(Saved entries)
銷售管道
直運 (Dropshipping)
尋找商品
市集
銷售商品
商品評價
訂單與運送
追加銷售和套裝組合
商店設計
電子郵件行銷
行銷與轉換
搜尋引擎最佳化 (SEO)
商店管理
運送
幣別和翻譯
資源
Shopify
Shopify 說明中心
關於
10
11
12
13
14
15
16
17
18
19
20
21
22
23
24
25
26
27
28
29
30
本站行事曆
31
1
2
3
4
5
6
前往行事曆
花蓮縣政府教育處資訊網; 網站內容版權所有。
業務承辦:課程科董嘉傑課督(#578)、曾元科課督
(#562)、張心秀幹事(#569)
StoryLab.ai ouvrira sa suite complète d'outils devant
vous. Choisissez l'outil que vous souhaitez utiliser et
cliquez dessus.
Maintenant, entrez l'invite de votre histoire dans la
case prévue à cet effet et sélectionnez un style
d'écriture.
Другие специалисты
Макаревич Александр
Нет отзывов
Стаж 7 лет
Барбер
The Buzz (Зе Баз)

- PROMPT -
Retype the records in full. Keep every line identical to the original.

- THE COMPLETED TASK -
銷售管道
直運 (Dropshipping)
尋找商品
市集
銷售商品
商品評價
訂單與運送
追加銷售和套裝組合
商店設計
電子郵件行銷
行銷與轉換
搜尋引擎最佳化 (SEO)
商店管理
運送
幣別和翻譯
資源
Shopify
Shopify 說明中心
關於
10
11
12
13
14
15
16
17
18
19
20
21
22
23
24
25
26
27
28
29
30
本站行事曆
31
1
2
3
4
5
6
前往行事曆
花蓮縣政府教育處資訊網; 網站內容版權所有。
業務承辦:課程科董嘉傑課督(#578)、曾元科課督
(#562)、張心秀幹事(#569)
StoryLab.ai ouvrira sa suite complète d'outils devant
vous. Choisissez l'outil que vous souhaitez utiliser et
cliquez dessus.
Maintenant, entrez l'invite de votre histoire dans la
case prévue à cet effet et sélectionnez un style
d'écriture.
Другие специалисты
Макаревич Александр
Нет отзывов
Стаж 7 лет
Барбер
The Buzz (Зе Баз)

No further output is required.